Wegen stark segmentierter Hilfsangebote ist die
interinstitut. Koordination eine Schwachstelle.
Optimierungsmöglichkeiten
 Einen wirklich fliessenden Übergang vom Vollzug
in die Freiheit schaffen (mehr Offener Vollzug,
Externate und Teilstationäre Bewährungshilfe).
 Eine ausreichend intensive, möglichst niederschwellige und umfassende Betreuung (ideal Hilfe
«aus einer Hand») auch nach dem Vollzugsende
gewährleisten. Bsp. hierfür ist die t72-Infostelle.
 Prioritär die sozialen Einbindungen von Straffälligen verbessern (Fokus Bewährungshilfe); bei
nicht möglicher Erschliessung «echter»
Einbindungen mind. Kompensation sicherstellen.
Erschwerende Faktoren
 Aktuelles politisches Umfeld erschwert zumindest
bei potenziell gefährlichen Straffälligen (erhöhte
diesbez. Sensibilität) Vollzugsöffnungen.
 Zuständigkeitswechsel von Justizvollzug zu
Sozialhilfe/Erwachsenenschutz sowie stark
arbeitsteiliges Hilfesystem in Freiheit führen
potenziell zu einem «Betreuungsvakuum».
 Tendenz der Pathologisierung von Delinquenz,
was den Fokus eher weg von der sozialen
Einbindung hin zur Therapie/Medizin verschiebt.
Zum Schluss…
…eine etwas ketzerische Frage:
Was machen wir mit Klienten, die ihre Ziele nicht
erreichen, weil sie es einfach nicht besser können?

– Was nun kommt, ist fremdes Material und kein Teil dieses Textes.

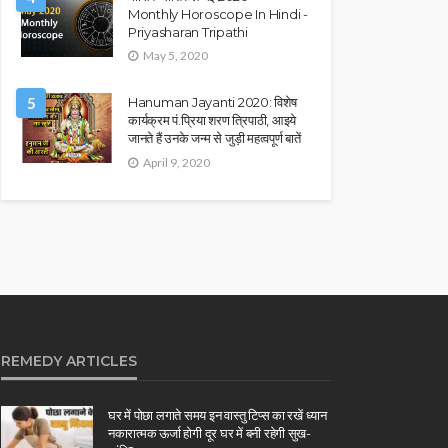
Monthly Horoscope In Hindi -
Priyasharan Tripathi
May 5, 2020
5
Hanuman Jayanti 2020: विशेष
कार्यक्रम पं.प्रिया शरण त्रिपाठी, आइये
जानते हैं उनके जन्म से जुड़ी महत्वपूर्ण बातें
April 9, 2020
REMEDY ARTICLES
घर में पोछा लगाते समय इन वास्तु टिप्स का रखें ध्यान
नकारात्मक ऊर्जा होगी दूर घर में बनी रहेगी सुख-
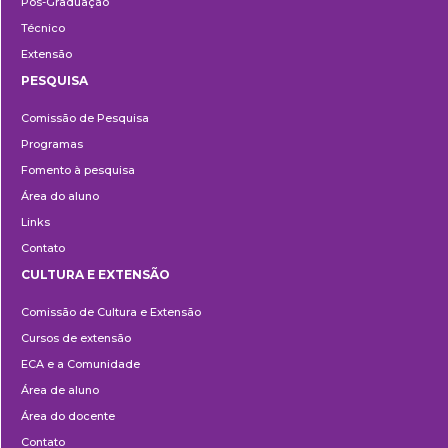
Pós-Graduação
Técnico
Extensão
PESQUISA
Pesquisa
Comissão de Pesquisa
Programas
Fomento à pesquisa
Área do aluno
Links
Contato
CULTURA E EXTENSÃO
Cultura
Comissão de Cultura e Extensão
e
Cursos de extensão
Extensão
ECA e a Comunidade
Área de aluno
Área do docente
Contato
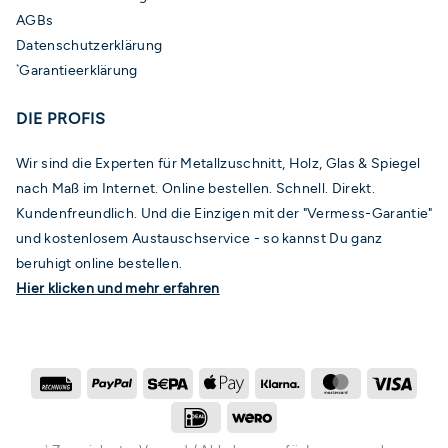
AGBs
Datenschutzerklärung
Garantieerklärung
*
DIE PROFIS
Wir sind die Experten für Metallzuschnitt, Holz, Glas & Spiegel
nach Maß im Internet. Online bestellen. Schnell. Direkt.
Kundenfreundlich. Und die Einzigen mit der "Vermess-Garantie"
und kostenlosem Austauschservice - so kannst Du ganz
beruhigt online bestellen.
Hier klicken und mehr erfahren
Rechung
PayPal
Sepa
Apple
Klarna
MasterCard
Visa
Pay
IDeal
Wero
1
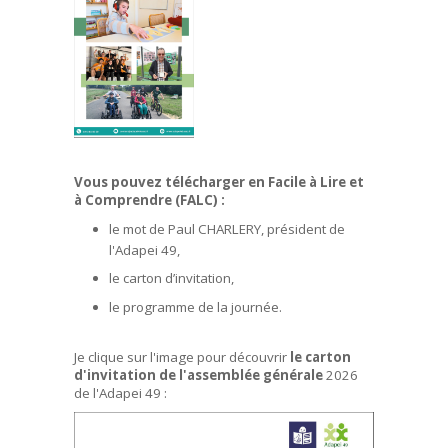
Vous pouvez télécharger en Facile à Lire et
à Comprendre (FALC) :
le mot de Paul CHARLERY, président de
l'Adapei 49,
le carton d’invitation,
le programme de la journée.
Je clique sur l'image pour découvrir
le carton
d'invitation
de l'assemblée générale
2026
de l'Adapei 49 :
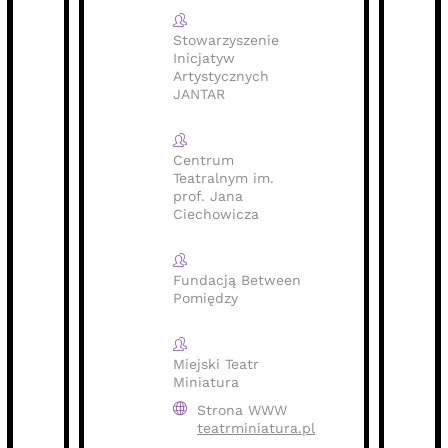
Stowarzyszenie
Inicjatyw
Artystycznych
JANTAR
Centrum
Teatralnym im.
prof. Jana
Ciechowicza
Fundacją Between
Pomiędzy
Miejski Teatr
Miniatura
Strona WWW
teatrminiatura.pl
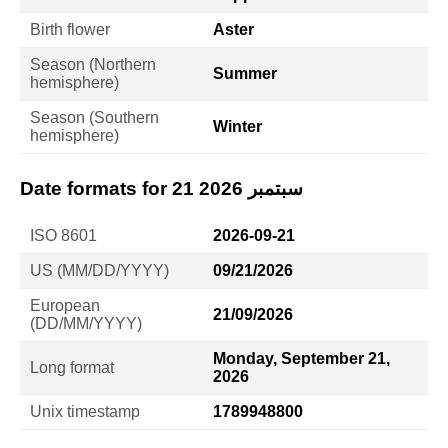
Birth flower
Aster
Season (Northern
Summer
hemisphere)
Season (Southern
Winter
hemisphere)
Date formats for 21 سبتمبر 2026
ISO 8601
2026-09-21
US (MM/DD/YYYY)
09/21/2026
European
21/09/2026
(DD/MM/YYYY)
Monday, September 21,
Long format
2026
Unix timestamp
1789948800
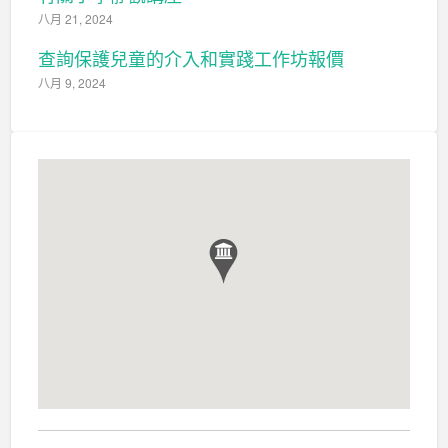
八月 21, 2024
查詢保護兒童的介入和實踐工作坊報價
八月 9, 2024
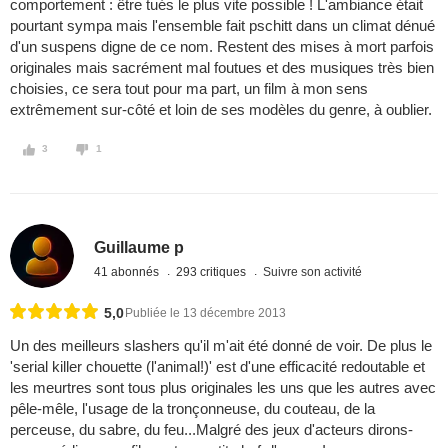
comportement : être tués le plus vite possible ! L'ambiance était
pourtant sympa mais l'ensemble fait pschitt dans un climat dénué
d'un suspens digne de ce nom. Restent des mises à mort parfois
originales mais sacrément mal foutues et des musiques très bien
choisies, ce sera tout pour ma part, un film à mon sens
extrêmement sur-côté et loin de ses modèles du genre, à oublier.
3
1
Guillaume p
41 abonnés
293 critiques
Suivre son activité
5,0
Publiée le 13 décembre 2013
Un des meilleurs slashers qu'il m'ait été donné de voir. De plus le
'serial killer chouette (l'animal!)' est d'une efficacité redoutable et
les meurtres sont tous plus originales les uns que les autres avec
pêle-mêle, l'usage de la tronçonneuse, du couteau, de la
perceuse, du sabre, du feu...Malgré des jeux d'acteurs dirons-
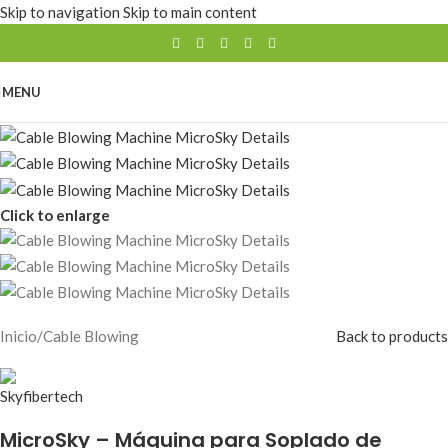
Skip to navigation
Skip to main content
MENU
Click to enlarge
Inicio
/
Cable Blowing
Back to products
MicroSky – Máquina para Soplado de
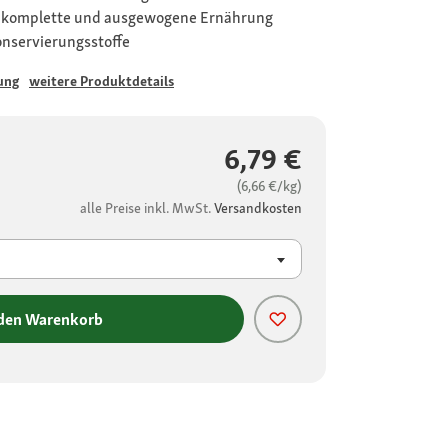
ne komplette und ausgewogene Ernährung
onservierungsstoffe
ung
weitere Produktdetails
6,79 €
(6,66 €/kg)
alle Preise inkl. MwSt.
Versandkosten
 den Warenkorb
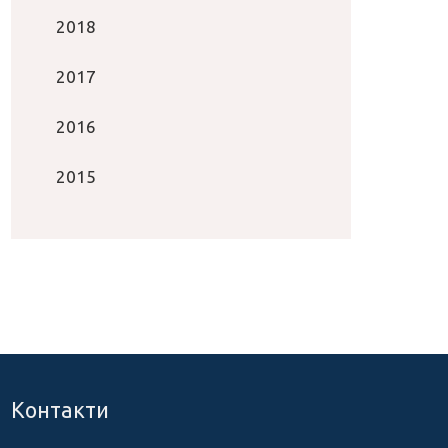
2018
2017
2016
2015
Контакти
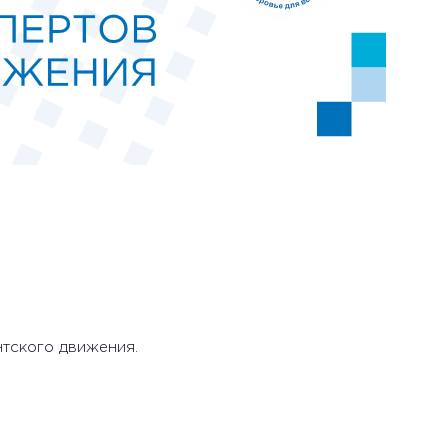
нтского движения.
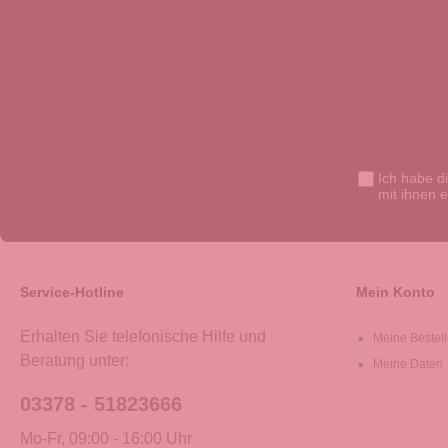
Ich habe d
mit ihnen 
Service-Hotline
Mein Konto
Erhalten Sie telefonische Hilfe und
Meine Bestel
Beratung unter:
Meine Daten
03378 - 51823666
Mo-Fr, 09:00 - 16:00 Uhr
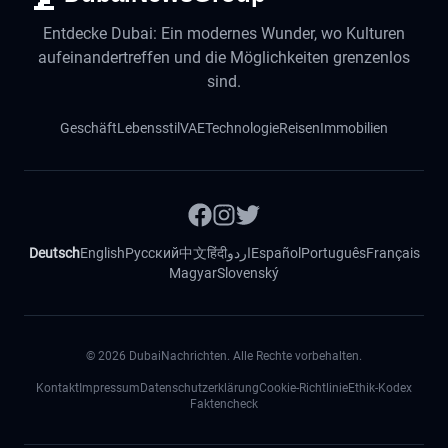
Entdecke Dubai: Ein modernes Wunder, wo Kulturen
aufeinandertreffen und die Möglichkeiten grenzenlos
sind.
Geschäft
Lebensstil
VAE
Technologie
Reisen
Immobilien
Deutsch
English
Русский
中文
हिंदी
اردو
Español
Português
Français
Magyar
Slovenský
©
2026
DubaiNachrichten. Alle Rechte vorbehalten.
Kontakt
Impressum
Datenschutzerklärung
Cookie-Richtlinie
Ethik-Kodex
Faktencheck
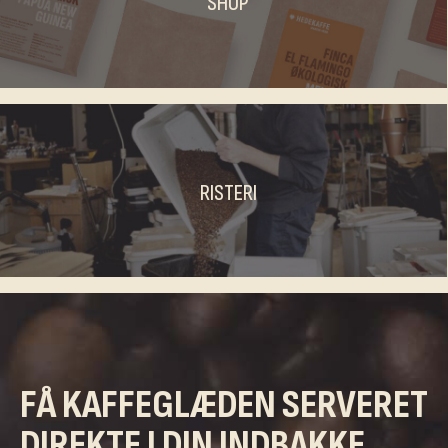
SHOP
RISTERI
FÅ KAFFEGLÆDEN SERVERET
DIREKTE I DIN INDBAKKE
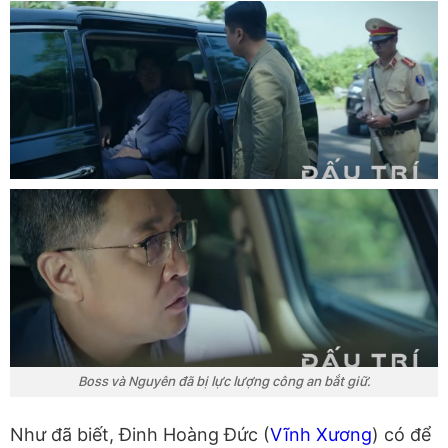
Boss và Nguyên đã bị lực lượng công an bắt giữ.
Như đã biết, Đinh Hoàng Đức (
Vĩnh Xương
) có để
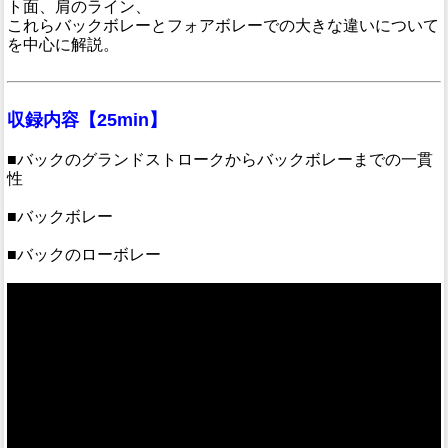
ト面、肩のライン、
これらバックボレーとフォアボレーでの大きな違いについて
を中心に解説。
収録内容【25min】
■バックのグランドストロークからバックボレーまでの一貫
性
■バックボレー
■バックのローボレー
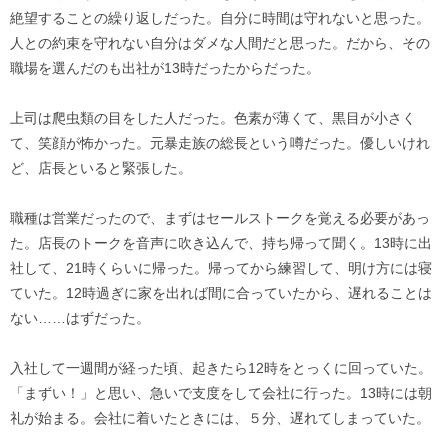
絶望することの繰り返しだった。自分に時間は守れないと思った。
人との約束を守れない自分はダメな人間だと思った。だから、その
職場を選んだのも出社が13時だったからだった。
上司は爬虫類の目をした人だった。色素が薄くて、黒目が小さく
て、笑顔が怖かった。元暴走族の総長という噂だった。優しいけれ
ど、店長といると緊張した。
職種は営業だったので、まずはセールストークを覚える必要があっ
た。店長のトークを音声に吹き込んで、持ち帰って聞く。13時に出
社して、21時くらいに帰った。帰ってから練習して、明け方には寝
ていた。12時過ぎに家を出れば間に合っていたから、遅れることは
ない……はずだった。
入社して一週間が経った頃、起きたら12時をとっくに回っていた。
「まずい！」と思い、急いで支度をして会社に行った。13時には朝
礼が始まる。会社に着いたときには、５分、遅れてしまっていた。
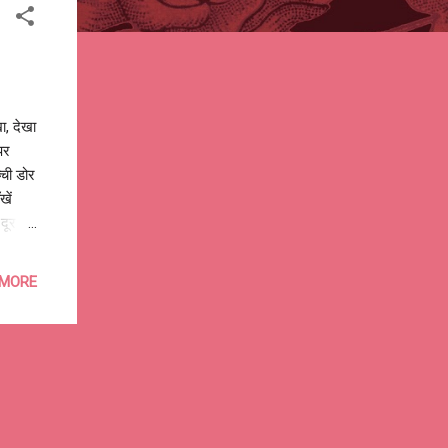
ा, देखा
पर
्ची डोर
खें
दूर
 ! जैसे
ए गी?
 MORE
 ए गी?
 झपकते,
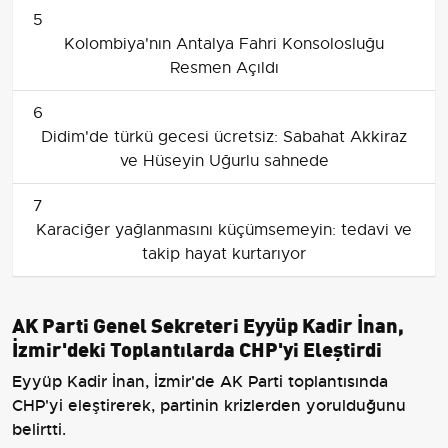
5
Kolombiya'nın Antalya Fahri Konsolosluğu
Resmen Açıldı
6
Didim'de türkü gecesi ücretsiz: Sabahat Akkiraz
ve Hüseyin Uğurlu sahnede
7
Karaciğer yağlanmasını küçümsemeyin: tedavi ve
takip hayat kurtarıyor
AK Parti Genel Sekreteri Eyyüp Kadir İnan,
İzmir'deki Toplantılarda CHP'yi Eleştirdi
Eyyüp Kadir İnan, İzmir'de AK Parti toplantısında
CHP'yi eleştirerek, partinin krizlerden yorulduğunu
belirtti.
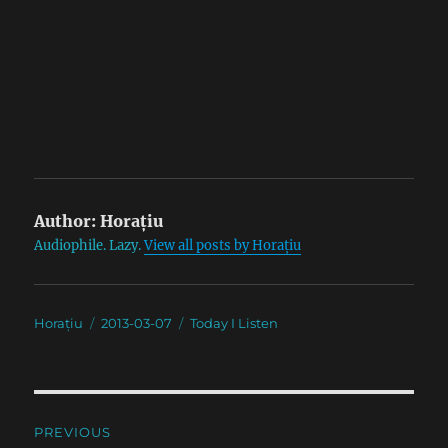
Author:
Horațiu
Audiophile. Lazy.
View all posts by Horațiu
Author
Posted
Categories
Horațiu
2013-03-07
Today I Listen
on
Post
PREVIOUS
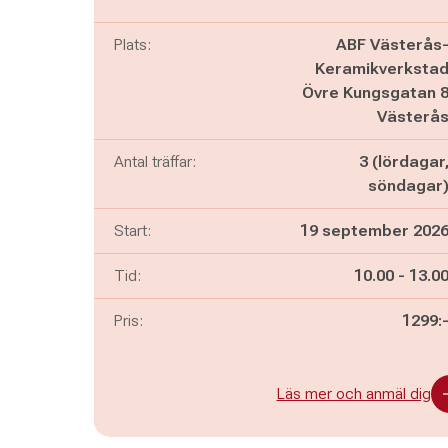
Plats:
ABF Västerås
Keramikverksta
Övre Kungsgatan 
Västerå
Antal träffar:
3 (lördagar
söndagar
Start:
19 september 202
Pågår mella
och
Tid:
10.00
-
13.0
Pris:
1299:
Läs mer och anmäl dig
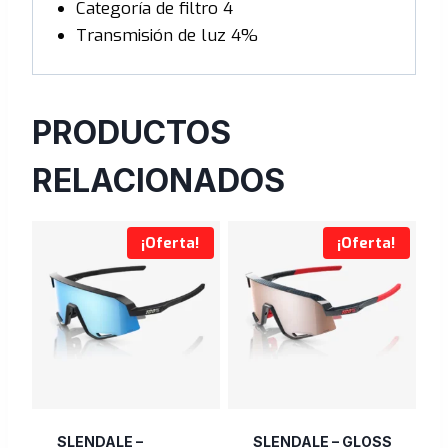
Categoría de filtro 4
Transmisión de luz 4%
PRODUCTOS
RELACIONADOS
¡Oferta!
¡Oferta!
SLENDALE –
SLENDALE – GLOSS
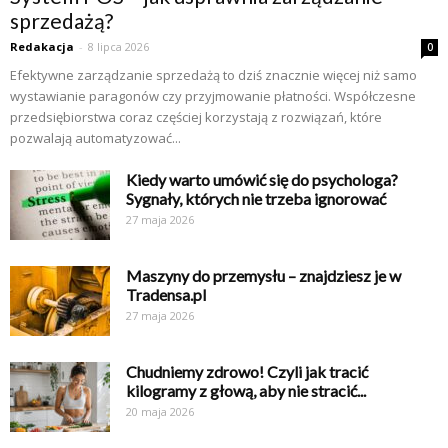
sprzedażą?
Redakacja
-
8 lipca 2026
0
Efektywne zarządzanie sprzedażą to dziś znacznie więcej niż samo
wystawianie paragonów czy przyjmowanie płatności. Współczesne
przedsiębiorstwa coraz częściej korzystają z rozwiązań, które
pozwalają automatyzować...
Kiedy warto umówić się do psychologa?
Sygnały, których nie trzeba ignorować
27 maja 2026
Maszyny do przemysłu – znajdziesz je w
Tradensa.pl
27 maja 2026
Chudniemy zdrowo! Czyli jak tracić
kilogramy z głową, aby nie stracić...
20 maja 2026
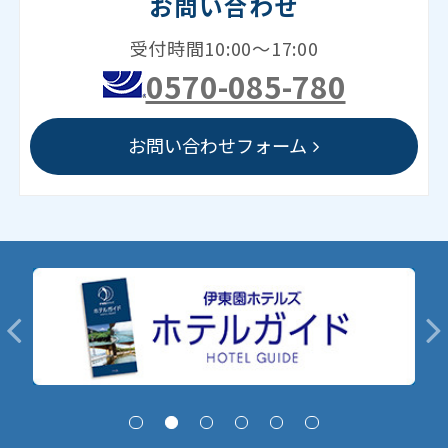
お問い合わせ
受付時間10:00～17:00
0570-085-780
お問い合わせフォーム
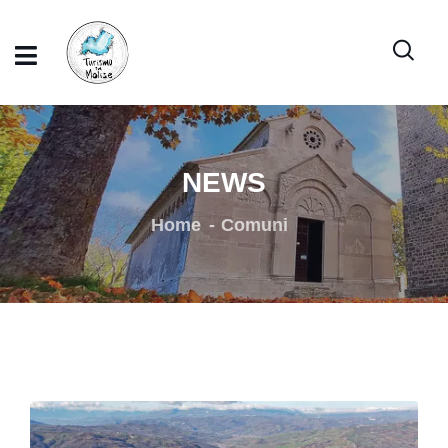
NEWS
Home
Comuni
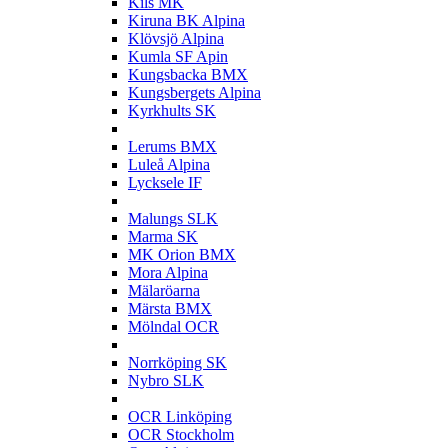
Kils MK
Kiruna BK Alpina
Klövsjö Alpina
Kumla SF Apin
Kungsbacka BMX
Kungsbergets Alpina
Kyrkhults SK
L
Lerums BMX
Luleå Alpina
Lycksele IF
M
Malungs SLK
Marma SK
MK Orion BMX
Mora Alpina
Mälaröarna
Märsta BMX
Mölndal OCR
N
Norrköping SK
Nybro SLK
O
OCR Linköping
OCR Stockholm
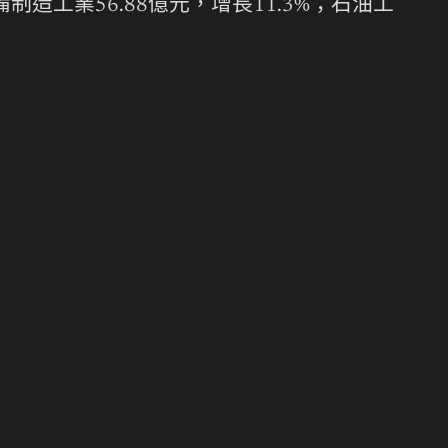
備制造工業56.88億元，增長11.3%；石油工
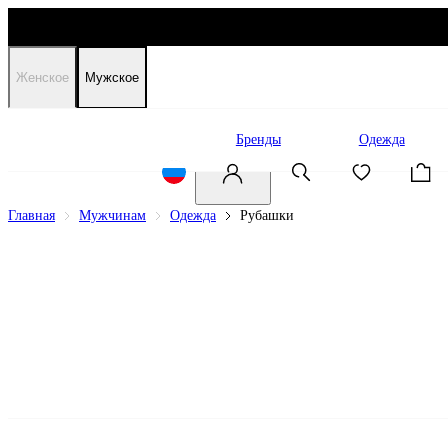
Женское
Мужское
Распродажа
Бренды
Одежда
Главная
Мужчинам
Одежда
Рубашки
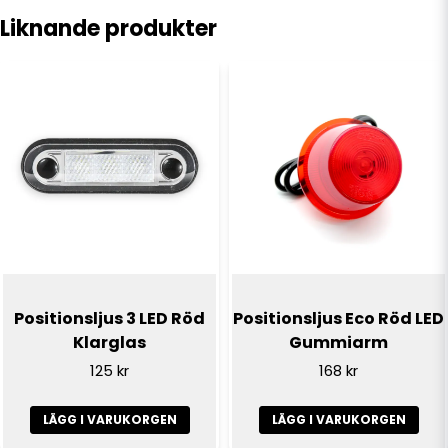
Volt (V):
9-36v
Liknande produkter
name
Namn
email
E-postadress
Ja, ni får publicera min fråga
Positionsljus 3 LED Röd
Positionsljus Eco Röd LED
Klarglas
Gummiarm
125 kr
168 kr
LÄGG I VARUKORGEN
LÄGG I VARUKORGEN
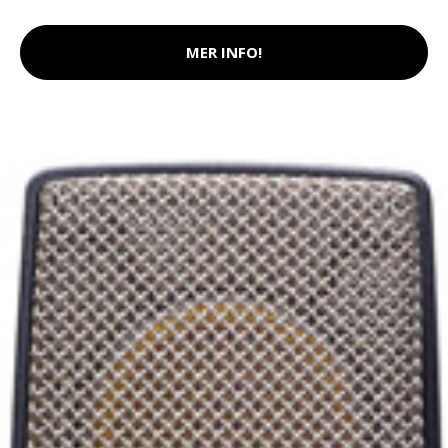
MER INFO!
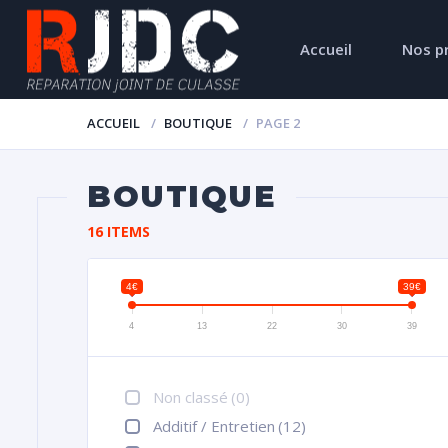
Accueil
Nos p
ACCUEIL
BOUTIQUE
PAGE 2
BOUTIQUE
16 ITEMS
4€
39€
4
13
22
30
39
Non classé
(0)
Additif / Entretien
(12)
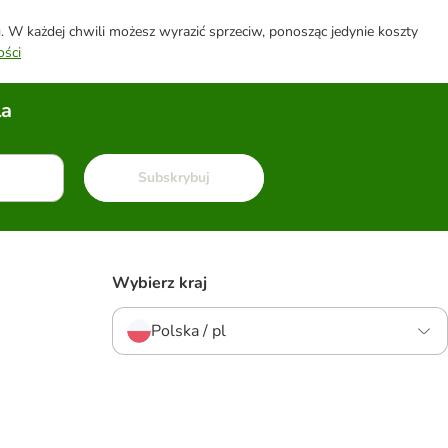
W każdej chwili możesz wyrazić sprzeciw, ponosząc jedynie koszty
ości
la
Subskrybuj
Wybierz kraj
Polska / pl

Während das Versorgungssystem viele Antworten
auf das Nicht-Wollen hat (Sanktionenkataloge),
scheint Veränderungsunfähigkeit schlichtweg nicht
vorgesehen zu sein. Nach Erfahrung des team72 ist
diese Gruppe Straffälliger, der (oft auch von der
Sozialhilfe) mutmasslich zu unrecht ein primäres
Motivationsproblem unterstellt wird, so klein nicht.
Fragen/Anmerkungen?
Vielen Dank für Ihre Aufmerksamkeit!